Japanese Astronaut Corrals Satellite After Detaching Broken Solar Panels Mission Of Extreme Importance To Japan’s Space Program

Associated Press

A Japanese astronaut sent into orbit aboard the space shuttle Endeavour retrieved his country’s science satellite Saturday after its wayward wings were clipped.

Koichi Wakata used the shuttle’s robot arm to haul the gleaming, 4-ton satellite - minus its two solar-panel wings - into the shuttle’s cargo bay.

“Koichi’s got it, Houston,” shuttle commander Brian Duffy said.

Japan’s new prime minister, Ryutaro Hashimoto, and other dignitaries called Endeavour to congratulate Wakata.

“We were actually getting a little nervous, but thanks to you the mission was successful,” said Hidenao Nakagawa, Japanese minister of state for science and technology.

The capture 290 miles above the Gulf of Mexico, at an orbital speed of 17,500 mph, ended several hours of tension on Endeavour and in two control centers on opposite sides of the world.

It was the primary objective of NASA’s nine-day mission and of extreme importance to the Japanese space program, eager to get back its satellite and experiments after 10 months aloft.

“Japanese proverb says the last step on descending ladder is most essential,” said Kyichi Kuricki, satellite project manager, “so we look forward to eventual, beautiful landing at the Kennedy Space Center.”

The rendezvous ran into delays when the satellite’s electricity-generating solar panels folded up but failed to lock into place, possibly because of balky motors.

Japanese engineers working from a control center outside Tokyo tried everything to salvage the 32-foot-long panels - the spacecraft is designed to be reusable - while critical battery power drained.

Finally, after more than an hour, Japanese controllers decided to jettison the $8.6 million panels, a situation for which everyone had trained before the flight.

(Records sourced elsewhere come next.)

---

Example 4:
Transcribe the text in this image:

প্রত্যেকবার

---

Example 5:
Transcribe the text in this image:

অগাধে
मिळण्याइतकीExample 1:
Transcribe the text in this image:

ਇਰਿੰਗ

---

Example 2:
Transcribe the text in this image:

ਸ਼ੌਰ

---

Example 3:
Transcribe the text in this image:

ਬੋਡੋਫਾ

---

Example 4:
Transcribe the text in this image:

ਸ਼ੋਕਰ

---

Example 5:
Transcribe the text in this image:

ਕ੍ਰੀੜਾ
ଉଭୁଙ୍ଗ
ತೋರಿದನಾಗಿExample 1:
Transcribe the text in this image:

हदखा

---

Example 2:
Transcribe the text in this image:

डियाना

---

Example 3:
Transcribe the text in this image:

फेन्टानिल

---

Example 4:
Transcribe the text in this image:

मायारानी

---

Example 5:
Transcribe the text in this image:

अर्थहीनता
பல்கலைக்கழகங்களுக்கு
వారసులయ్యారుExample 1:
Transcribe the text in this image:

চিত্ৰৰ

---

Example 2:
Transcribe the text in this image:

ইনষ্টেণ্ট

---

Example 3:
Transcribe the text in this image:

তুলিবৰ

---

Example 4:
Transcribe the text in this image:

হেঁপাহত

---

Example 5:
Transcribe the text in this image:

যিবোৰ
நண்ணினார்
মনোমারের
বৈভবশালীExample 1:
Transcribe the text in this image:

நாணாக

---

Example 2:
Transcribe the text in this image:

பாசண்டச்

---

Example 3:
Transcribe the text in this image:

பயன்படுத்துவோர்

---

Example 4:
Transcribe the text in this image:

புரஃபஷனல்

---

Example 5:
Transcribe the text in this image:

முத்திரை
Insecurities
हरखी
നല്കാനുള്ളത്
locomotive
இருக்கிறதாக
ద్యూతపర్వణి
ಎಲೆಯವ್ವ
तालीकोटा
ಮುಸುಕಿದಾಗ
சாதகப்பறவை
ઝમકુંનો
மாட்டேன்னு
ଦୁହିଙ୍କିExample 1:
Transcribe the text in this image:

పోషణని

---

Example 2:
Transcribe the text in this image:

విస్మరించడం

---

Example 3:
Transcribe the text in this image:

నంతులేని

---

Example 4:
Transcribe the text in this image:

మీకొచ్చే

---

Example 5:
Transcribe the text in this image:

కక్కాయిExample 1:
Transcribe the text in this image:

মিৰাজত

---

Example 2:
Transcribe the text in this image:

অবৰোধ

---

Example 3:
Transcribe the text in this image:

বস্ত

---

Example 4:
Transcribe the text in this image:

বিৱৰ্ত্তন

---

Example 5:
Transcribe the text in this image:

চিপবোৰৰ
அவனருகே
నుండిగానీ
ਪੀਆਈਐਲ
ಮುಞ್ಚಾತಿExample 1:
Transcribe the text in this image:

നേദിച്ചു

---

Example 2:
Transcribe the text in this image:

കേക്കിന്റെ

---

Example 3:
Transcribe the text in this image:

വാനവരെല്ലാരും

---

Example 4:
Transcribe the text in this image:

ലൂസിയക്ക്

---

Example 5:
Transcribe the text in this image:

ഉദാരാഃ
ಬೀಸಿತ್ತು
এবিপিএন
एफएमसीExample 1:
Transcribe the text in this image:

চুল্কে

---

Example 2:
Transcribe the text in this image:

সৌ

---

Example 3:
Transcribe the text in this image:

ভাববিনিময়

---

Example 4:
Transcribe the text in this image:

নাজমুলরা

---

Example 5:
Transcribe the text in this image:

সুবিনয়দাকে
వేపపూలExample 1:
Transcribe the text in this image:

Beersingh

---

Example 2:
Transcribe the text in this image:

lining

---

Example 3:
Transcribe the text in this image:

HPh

The panels were severed by ground command and floated away, the latest additions to Earth’s orbital junkyard.

It was the first time a spacecraft launched by one country was retrieved by another for return to Earth.

The octagonal satellite - resembling a giant sunflower in Endeavour’s cargo bay - was rocketed into space from a launch site in Japan last March on a mission valued at nearly $700 million.

It contains dead Japanese red-bellied newts, newt eggs, crystal-growth furnaces and an infrared telescope, among other things.

The astronauts, who already have had to dodge a defunct Air Force satellite, won’t have to worry about running into the drifting solar panels. Endeavour dove to a lower, safer orbit following Saturday’s retrieval.

On Sunday, the astronauts were to release a U.S. science satellite. A pair of spacewalks are scheduled for later in the week.

Endeavour’s landing is set for Jan. 20.